* _ABOUT THIS EXERCISE_:
Among the records below, find the line that has "and Robert Galvan. A panel discussion with"; from there, give the lines again exactly, and stop after the line that has "The Illinois Humanities".
** Opening SUPPLIED RECORDS block **
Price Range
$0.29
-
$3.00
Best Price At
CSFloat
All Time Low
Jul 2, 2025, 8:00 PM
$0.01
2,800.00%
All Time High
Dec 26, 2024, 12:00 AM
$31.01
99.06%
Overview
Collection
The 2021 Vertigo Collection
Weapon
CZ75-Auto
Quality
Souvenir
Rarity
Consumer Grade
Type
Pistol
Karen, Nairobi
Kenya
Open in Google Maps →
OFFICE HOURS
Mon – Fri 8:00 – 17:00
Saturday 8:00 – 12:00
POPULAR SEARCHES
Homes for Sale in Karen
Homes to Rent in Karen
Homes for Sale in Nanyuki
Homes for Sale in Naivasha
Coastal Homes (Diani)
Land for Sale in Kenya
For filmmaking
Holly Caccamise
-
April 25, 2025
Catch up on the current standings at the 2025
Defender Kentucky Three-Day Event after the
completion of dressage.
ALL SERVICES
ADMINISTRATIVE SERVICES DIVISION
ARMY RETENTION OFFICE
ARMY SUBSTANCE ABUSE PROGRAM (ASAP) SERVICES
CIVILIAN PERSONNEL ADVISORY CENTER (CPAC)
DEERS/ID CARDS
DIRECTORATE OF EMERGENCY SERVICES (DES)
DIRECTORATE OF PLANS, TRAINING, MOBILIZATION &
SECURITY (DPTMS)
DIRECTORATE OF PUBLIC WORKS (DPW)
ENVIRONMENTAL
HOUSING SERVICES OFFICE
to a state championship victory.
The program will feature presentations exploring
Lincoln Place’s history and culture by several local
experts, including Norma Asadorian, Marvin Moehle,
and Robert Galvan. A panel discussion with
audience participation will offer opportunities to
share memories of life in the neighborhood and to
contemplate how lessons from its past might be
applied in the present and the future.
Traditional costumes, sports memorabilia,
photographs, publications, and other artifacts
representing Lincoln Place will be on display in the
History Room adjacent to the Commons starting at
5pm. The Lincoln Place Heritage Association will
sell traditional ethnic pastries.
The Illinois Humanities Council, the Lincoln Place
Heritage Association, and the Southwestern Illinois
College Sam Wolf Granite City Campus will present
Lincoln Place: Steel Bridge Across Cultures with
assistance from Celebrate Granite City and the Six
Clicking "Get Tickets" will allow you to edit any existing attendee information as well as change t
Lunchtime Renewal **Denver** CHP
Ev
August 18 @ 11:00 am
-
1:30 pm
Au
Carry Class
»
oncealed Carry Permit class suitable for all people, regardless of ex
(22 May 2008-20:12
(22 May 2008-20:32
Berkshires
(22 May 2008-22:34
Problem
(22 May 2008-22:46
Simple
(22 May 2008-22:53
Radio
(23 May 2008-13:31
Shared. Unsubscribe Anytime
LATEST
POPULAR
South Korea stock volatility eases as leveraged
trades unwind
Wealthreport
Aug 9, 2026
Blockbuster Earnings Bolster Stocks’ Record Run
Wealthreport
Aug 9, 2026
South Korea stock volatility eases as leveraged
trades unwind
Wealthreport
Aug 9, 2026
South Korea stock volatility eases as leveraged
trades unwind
** Closing SUPPLIED RECORDS block **
* _RESPONSE FOR THIS EXERCISE_:
and Robert Galvan. A panel discussion with
audience participation will offer opportunities to
share memories of life in the neighborhood and to
contemplate how lessons from its past might be
applied in the present and the future.
Traditional costumes, sports memorabilia,
photographs, publications, and other artifacts
representing Lincoln Place will be on display in the
History Room adjacent to the Commons starting at
5pm. The Lincoln Place Heritage Association will
sell traditional ethnic pastries.
The Illinois Humanities Council, the Lincoln Place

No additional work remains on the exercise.